__Excerpted text__
--- Begin ---

Assuming I don't need to maintain the orchard to keep the Ag exemption or anything, I wonder if there's any harm in taking a pretty hands-off approach and treating an orchard more like any other wooded area on a property?  Wouldn't get the same pecan yield, I'm sure, but some of these places have an acre+ in pecans!  I don't like them *that* much!  LOL  And in all seriousness, I suppose I could try and sell them, but I'm not sure I'm ready to get into farming for profit at this point.  So maybe just let the animals graze in the orchard sometimes, don't get crazy with the weed control or anything, and see what happens?  Or is that orchard sacrilege since someone took the time to put in the orderly orchard to being with?  I dunno...


----------



## frustratedearthmother (Apr 7, 2017)

Get pigs!  They'll clean up those pecans for you and you'll have some delicious meat!


----------



## LMK17 (Apr 7, 2017)

LOL!  That was one of my first thoughts when I started seeing orchards pop up on these properties-- "Ooh!  That would be a good place to run the pigs!"  We do plan to raise a couple feeder pigs each year.  I'll have to figure out how long to run the pigs in an orchard without their damaging anything, but yes, pigs in the orchard are a definite plan.


----------



## Bossroo (Apr 7, 2017)

Your in Texas ,  see what the feral pigs do to a property in ONE DAY.


----------



## Mini Horses (Apr 8, 2017)

I've always felt chickens or guineas were best at nut trees.  They will eat the pesty things, not the nuts.   HOWEVER don't try this in a blueberry patch...they love those things & you get none!  

My experience has always been with a few trees.   Yes, some type of bug will get into them & destroy the nut but, commercial places control with sprays -- collect nuts with machine help.  My 3 trees on another farm were fine with the birds doing most bug & larvae control.   They ate my much awaited blueberries

Pigs will root and can kill a tree because of that, left long enough.


----------



## frustratedearthmother (Apr 8, 2017)

Good idea for chickens and guineas in the orchard.  They sure will eat the bugs and other pesky things.  I had a pig one time pull a freshly planted fruit tree right out of the ground!  I don't think they could damage a mature pecan three though....     Yep - no birds in the blueberry patch!


----------



## misfitmorgan (Apr 8, 2017)

Mature trees should be ok with pigs.

--- End ---

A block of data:
--- Begin ---

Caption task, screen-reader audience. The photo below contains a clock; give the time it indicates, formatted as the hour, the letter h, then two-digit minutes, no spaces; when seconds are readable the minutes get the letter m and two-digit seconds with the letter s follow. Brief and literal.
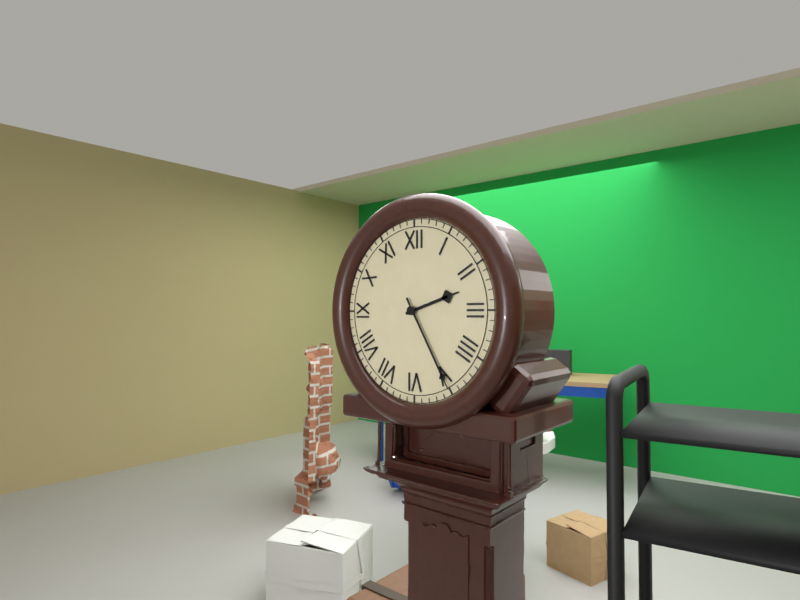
2h25
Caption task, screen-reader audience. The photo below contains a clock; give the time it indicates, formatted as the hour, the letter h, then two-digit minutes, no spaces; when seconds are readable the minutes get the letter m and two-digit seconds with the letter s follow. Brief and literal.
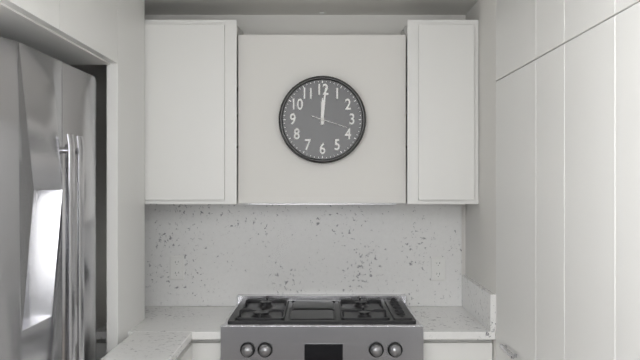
12h01
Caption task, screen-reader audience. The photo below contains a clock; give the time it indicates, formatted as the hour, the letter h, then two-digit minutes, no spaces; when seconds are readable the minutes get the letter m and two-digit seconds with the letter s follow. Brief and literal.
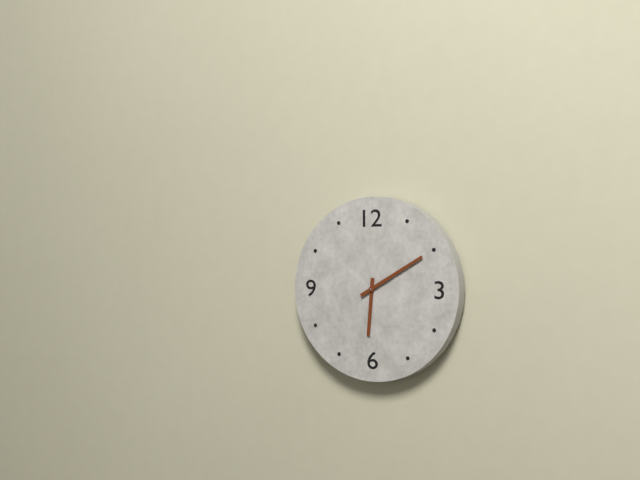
6h10
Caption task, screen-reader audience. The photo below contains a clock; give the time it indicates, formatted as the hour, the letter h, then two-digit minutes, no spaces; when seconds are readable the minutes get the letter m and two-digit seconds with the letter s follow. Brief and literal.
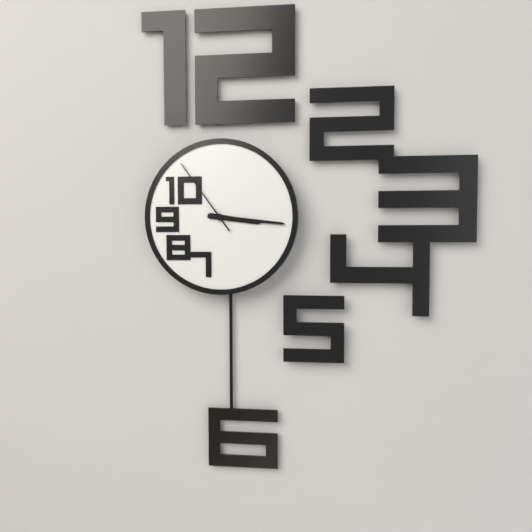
3h16m54s
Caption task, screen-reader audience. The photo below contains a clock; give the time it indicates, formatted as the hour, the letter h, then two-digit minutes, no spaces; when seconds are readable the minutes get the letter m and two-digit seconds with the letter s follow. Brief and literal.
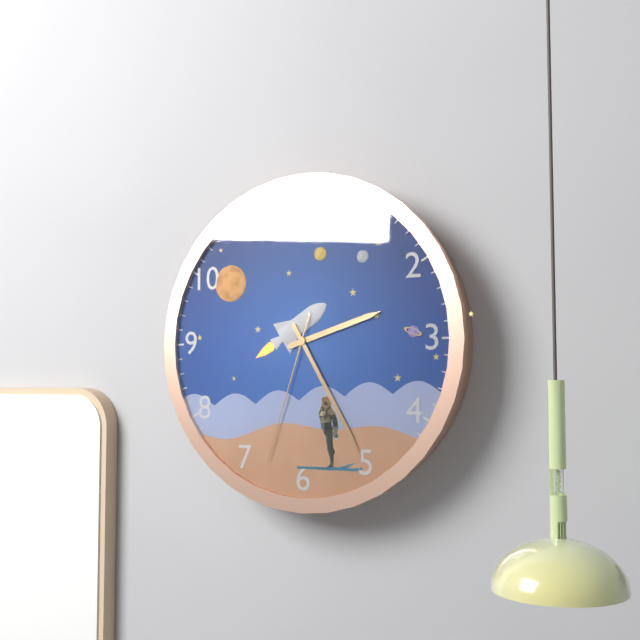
2h25m33s
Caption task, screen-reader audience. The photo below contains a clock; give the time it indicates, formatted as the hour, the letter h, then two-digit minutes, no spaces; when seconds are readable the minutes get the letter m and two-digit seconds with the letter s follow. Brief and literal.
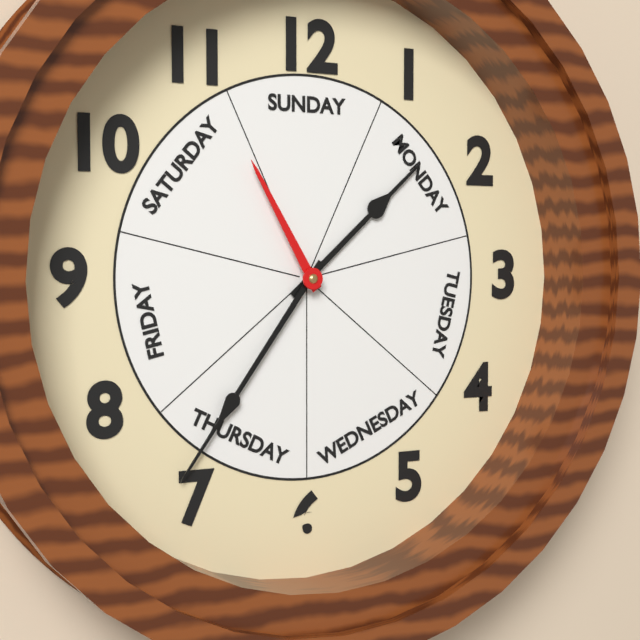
1h36m55s
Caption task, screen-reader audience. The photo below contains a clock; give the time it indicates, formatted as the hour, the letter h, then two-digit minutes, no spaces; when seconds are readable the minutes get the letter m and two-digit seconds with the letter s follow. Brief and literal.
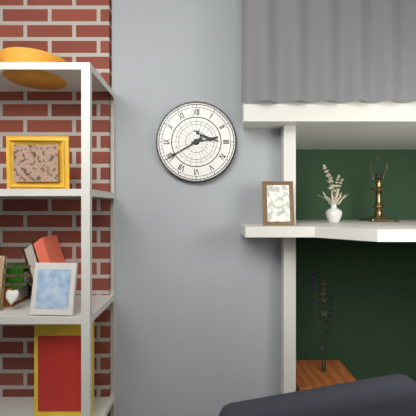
2h40
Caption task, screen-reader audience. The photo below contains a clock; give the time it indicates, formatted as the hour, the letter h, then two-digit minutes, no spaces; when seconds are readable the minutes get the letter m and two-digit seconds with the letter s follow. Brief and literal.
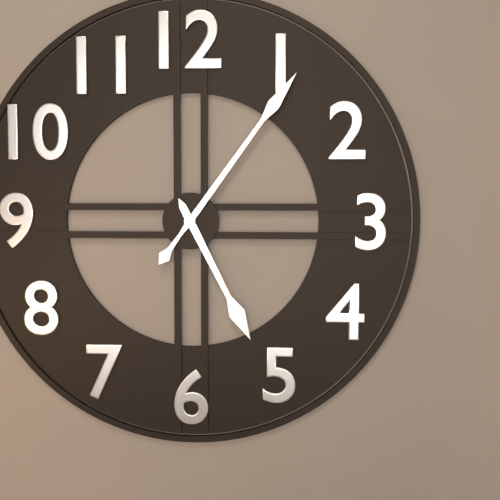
5h06
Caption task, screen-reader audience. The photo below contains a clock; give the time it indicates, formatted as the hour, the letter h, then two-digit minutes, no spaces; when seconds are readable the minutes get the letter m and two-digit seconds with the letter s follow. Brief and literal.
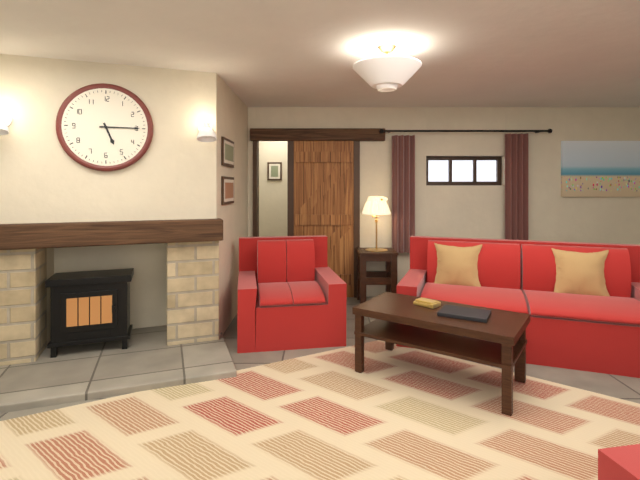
5h15
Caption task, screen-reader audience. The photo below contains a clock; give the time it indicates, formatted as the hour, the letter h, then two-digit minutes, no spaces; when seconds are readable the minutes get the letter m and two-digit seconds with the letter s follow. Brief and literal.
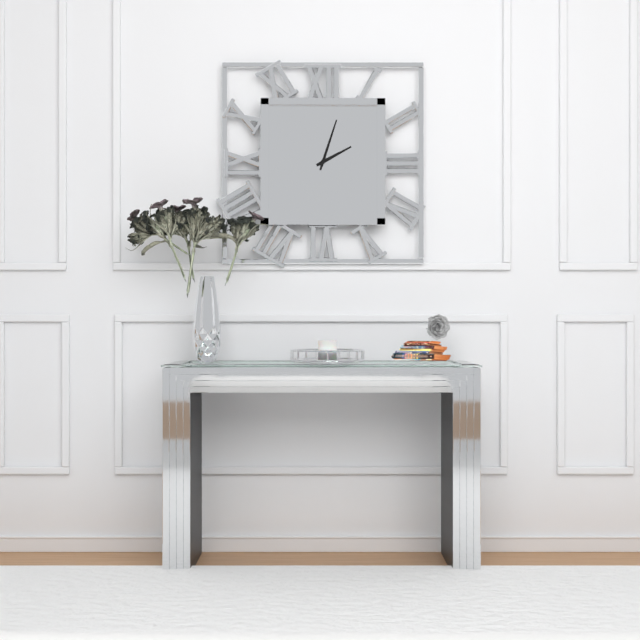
2h03
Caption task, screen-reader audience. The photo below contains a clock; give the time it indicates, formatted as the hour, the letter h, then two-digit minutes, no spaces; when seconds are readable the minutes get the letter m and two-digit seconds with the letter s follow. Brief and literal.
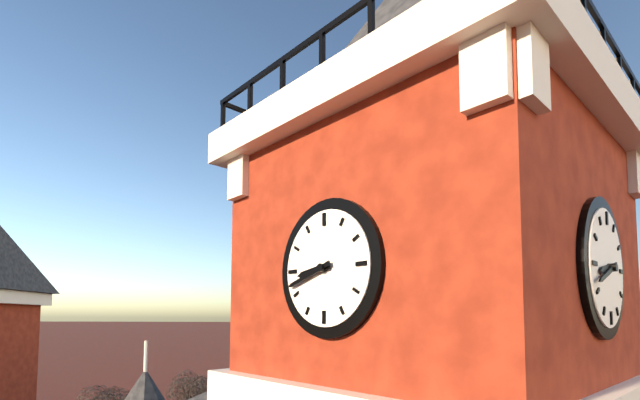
8h42
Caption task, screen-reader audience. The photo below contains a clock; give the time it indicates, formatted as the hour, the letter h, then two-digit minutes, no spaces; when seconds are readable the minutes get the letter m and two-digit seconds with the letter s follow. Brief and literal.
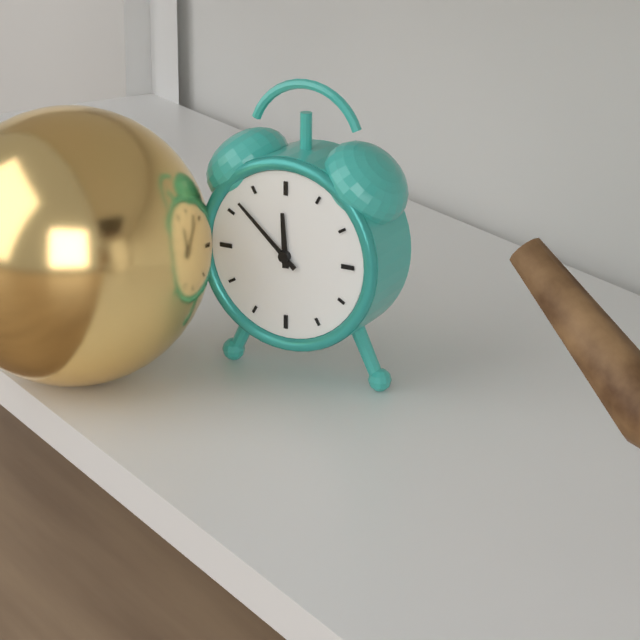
11h52
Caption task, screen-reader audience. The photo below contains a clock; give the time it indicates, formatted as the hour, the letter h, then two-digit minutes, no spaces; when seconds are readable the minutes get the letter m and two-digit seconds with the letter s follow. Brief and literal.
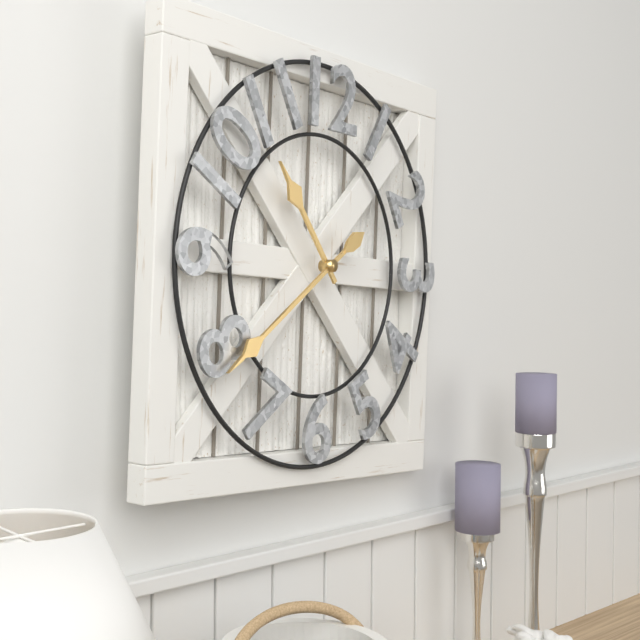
10h39
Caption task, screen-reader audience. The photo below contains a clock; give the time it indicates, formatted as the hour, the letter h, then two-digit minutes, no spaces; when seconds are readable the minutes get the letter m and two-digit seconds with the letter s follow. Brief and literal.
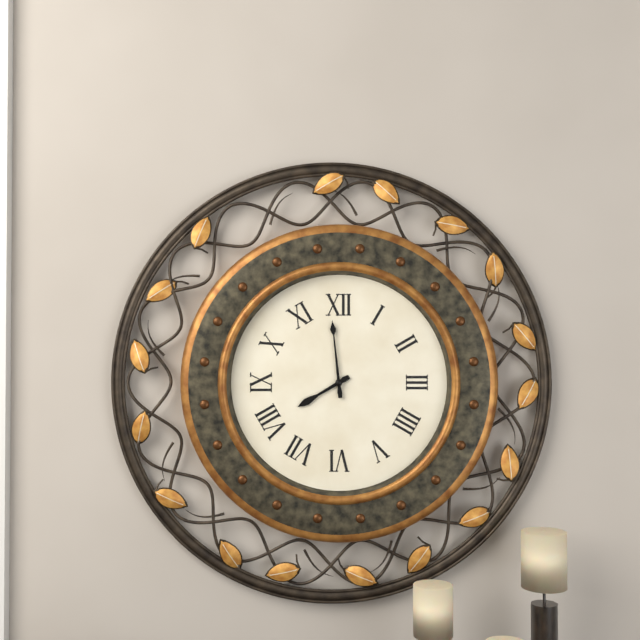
7h59
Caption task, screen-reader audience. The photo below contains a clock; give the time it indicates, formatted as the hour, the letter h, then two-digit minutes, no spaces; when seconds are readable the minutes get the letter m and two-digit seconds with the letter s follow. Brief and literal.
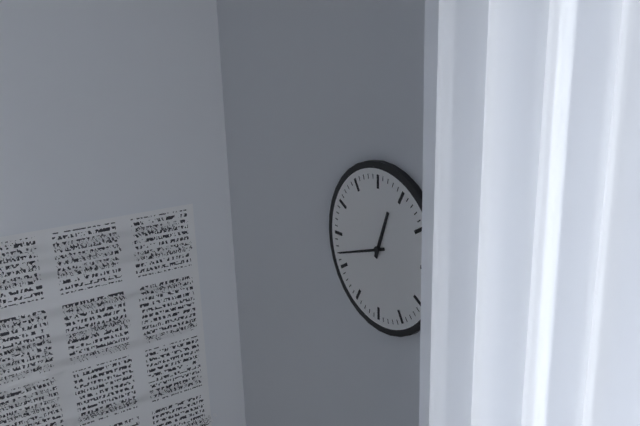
12h42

--- End ---

__What is being asked__
Answer these from the pecan orchard discussion, one per line:
1. How many feeder pigs does LMK17 plan to raise each year?
2. Which birds does Mini Horses name as best at nut trees?
3. What did frustratedearthmother's pig once pull right out of the ground?

__Answer to this exercise__
1. A couple.
2. Chickens or guineas.
3. A freshly planted fruit tree.